Metadata-Version: 2.4
Name: astcd
Version: 0.1.0
Summary: AST-driven constrained decoding: generate random, always-valid Python programs
Project-URL: Homepage, https://github.com/PatrickHua/astcd
Project-URL: Repository, https://github.com/PatrickHua/astcd
Author: Tianyu Hua
License: MIT
License-File: LICENSE
Keywords: ast,code-generation,constrained-decoding,fuzzing,grammar,program-synthesis,property-based-testing
Classifier: Intended Audience :: Developers
Classifier: Intended Audience :: Science/Research
Classifier: License :: OSI Approved :: MIT License
Classifier: Programming Language :: Python :: 3
Classifier: Topic :: Software Development :: Code Generators
Classifier: Topic :: Software Development :: Compilers
Requires-Python: >=3.10
Provides-Extra: dev
Requires-Dist: pytest>=7; extra == 'dev'
Provides-Extra: gif
Requires-Dist: pillow>=9; extra == 'gif'
Description-Content-Type: text/markdown

# AST&#8209;CD

**AST-driven constrained decoding — generate random, syntactically valid Python programs.**

![A program with a for-loop assembling itself one legal token at a time](https://raw.githubusercontent.com/PatrickHua/astcd/main/assets/demo.gif)

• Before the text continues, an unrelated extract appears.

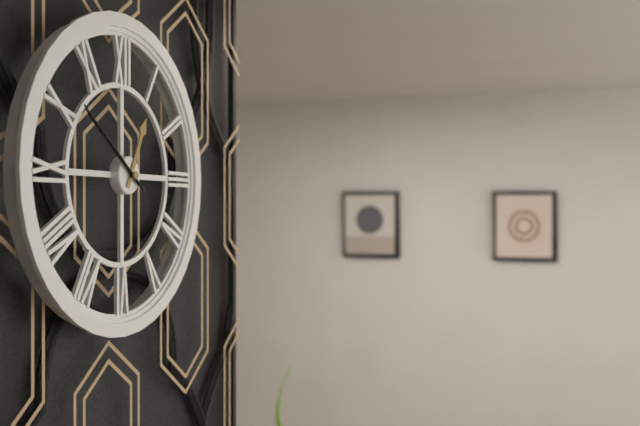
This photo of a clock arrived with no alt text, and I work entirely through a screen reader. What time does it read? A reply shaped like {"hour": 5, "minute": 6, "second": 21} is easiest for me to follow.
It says {"hour": 12, "minute": 51, "second": 51}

`astcd` samples programs from a restricted Python grammar by deciding, at every
step, the exact set of tokens that are legal next — so every program it produces
is syntactically valid, scope-correct (no undefined variables), and bounded in
size **by construction**. There's no generate-then-reject loop and no Python
source parser: the token stream *is* a preorder serialization of the AST.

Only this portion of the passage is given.